> _PASSAGE_
= = = = =
Centrul de Drept Constituțional și Instituţii Politice (CDCIP)

Ioan MURARU – La correlation entre la citoyenneté nationale et la citoyenneté européenne

Aujourd’hui on parle beaucoup de droits, libertés, citoyenneté nationale, citoyenneté européenne, nationalité et identité nationale, sans que tous ces concepts soient vraiment connus ou que leurs dimensions politiques et juridiques soient imaginées dans toute leur ampleur. Cela peut être la source de l’inefficacité de certaines démarches.

Ainsi, on utilise fréquemment des expressions telles que citoyens roumains, citoyens étrangers, apatrides. Le citoyen roumain est celui qui a la citoyenneté roumaine. L’étranger est la personne qui a une autre citoyenneté et se trouve sur le territoire roumain. L’apatride est la personne sans aucune nationalité. En ce qui concerne les concepts de citoyenneté et nationalité, au début, le mot qui désignait l’appartenance d’une personne à un Etat était celui de nationalité. Avec l’apparition de l’Etat modern, et le développement du principe des nationalités, les juristes ont essayé de faire une délimitation, et on a renoncé au mot nationalité au profit de celui de citoyen. Parce que la nationalité exprime l’appartenance juridique à un Etat. C’est la doctrine française qui a fondé la distinction entre les concepts de nationalité et citoyenneté, même si aujourd’hui c’est cette même doctrine qui les utilise en tant que synonymes.
= = = = =
Éléments d'un jeu de données:

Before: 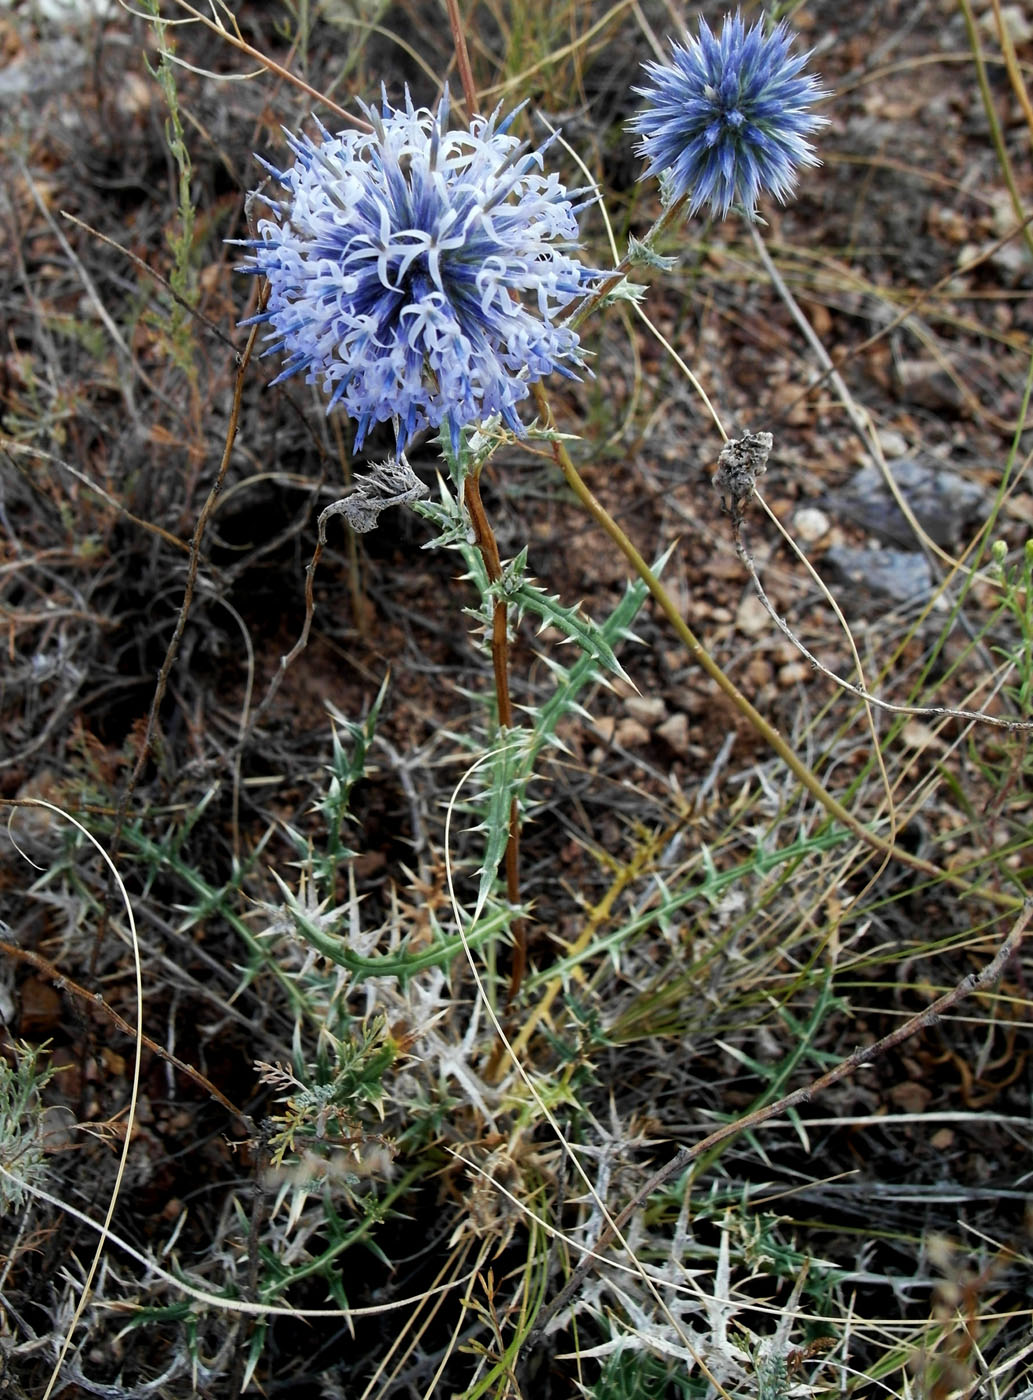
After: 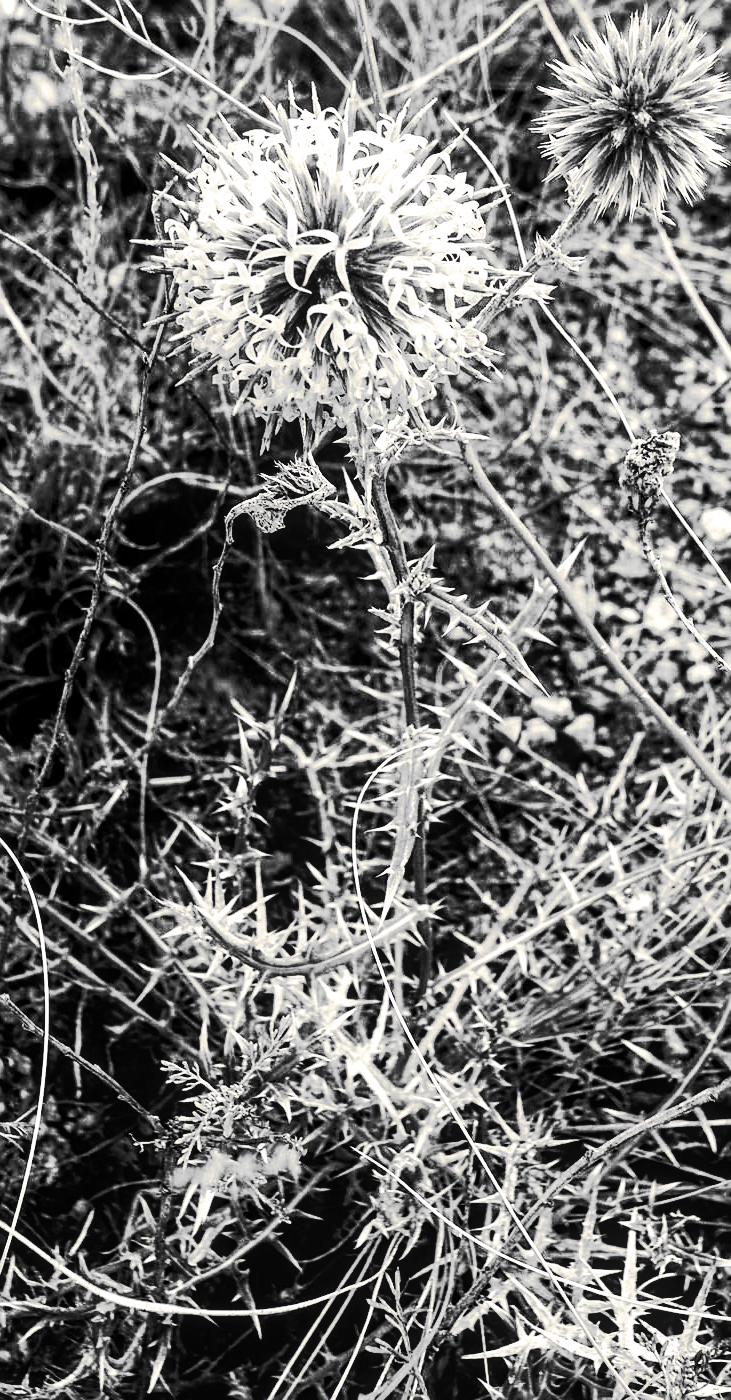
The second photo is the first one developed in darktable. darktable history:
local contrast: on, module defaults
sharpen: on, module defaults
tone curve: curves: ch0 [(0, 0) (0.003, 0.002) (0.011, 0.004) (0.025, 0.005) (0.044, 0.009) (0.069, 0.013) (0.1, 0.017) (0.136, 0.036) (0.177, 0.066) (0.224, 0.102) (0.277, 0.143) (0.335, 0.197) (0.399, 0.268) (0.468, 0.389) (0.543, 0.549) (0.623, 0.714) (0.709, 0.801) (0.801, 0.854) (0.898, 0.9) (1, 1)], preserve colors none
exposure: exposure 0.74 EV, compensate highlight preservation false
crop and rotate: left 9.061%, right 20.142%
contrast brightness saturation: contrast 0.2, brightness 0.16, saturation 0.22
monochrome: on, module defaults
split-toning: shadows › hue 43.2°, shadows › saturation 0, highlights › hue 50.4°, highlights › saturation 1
= = = = =
> _TRAVAIL À FAIRE_
a) Relevez tous les concepts énumérés dans la phrase du passage sur la citoyenneté qui commence par « Aujourd’hui on parle beaucoup ».
b) Recopiez le passage sur la citoyenneté en commençant à « Centrul de Drept » et en terminant à « de certaines démarches. ».
c) Prolongez le passage sur la citoyenneté à partir de sa dernière phrase.

> _RÉPONSES PAR NUMÉRO_
a) droits, libertés, citoyenneté nationale, citoyenneté européenne, nationalité, identité nationale

b)
Centrul de Drept Constituțional și Instituţii Politice (CDCIP)

Ioan MURARU – La correlation entre la citoyenneté nationale et la citoyenneté européenne

Aujourd’hui on parle beaucoup de droits, libertés, citoyenneté nationale, citoyenneté européenne, nationalité et identité nationale, sans que tous ces concepts soient vraiment connus ou que leurs dimensions politiques et juridiques soient imaginées dans toute leur ampleur. Cela peut être la source de l’inefficacité de certaines démarches.

c)
Cela amène en discussion la relation entre la citoyenneté roumaine et la citoyenneté européenne. Il y a un Projet de Constitution de l’Union Européenne qui se réfère à la citoyenneté dans son article 7, qui dit que toute personne qui a la nationalité d’un Etat membre est citoyen de l’Union Européenne. Mais il y a aussi le Traité de Maastricht, qui complète le Traité de Rome, qui comprend un chapitre dédié à la citoyenneté de l’Union Européenne, et qui dit qu’il est institué une citoyenneté de l’Union Européenne. Est citoyen de l’Union européenne tout citoyen qui a la nationalité d’un Etat membre. Selon ce Traité, les citoyens européens ont certains droits qui leur appartiennent exclusivement en vertu de cette qualité : le droit de vote dans les élections locales, le droit à la protection juridique de la part des autorités de tout Etat membre de l’Union Européenne, le droit de pétition devant le Parlement Européen, et le droit de pétition devant le Médiateur Européen.

Dans le cadre d’une autre structure européenne, il y a la Convention européenne sur la nationalité, adoptée à Strasbourg et ratifiée par la Roumanie en 2002. La Convention donne une explication et non pas une définition, mais il est significatif le fait qu’elle précise que la nationalité représente le lien juridique qui s’établit entre une personne et un Etat, et qu’elle n’offre aucune indication sur l’origine ethnique de la personne. Aussi, la Convention prévoit que la situation juridique de l’apatridie doit être évitée.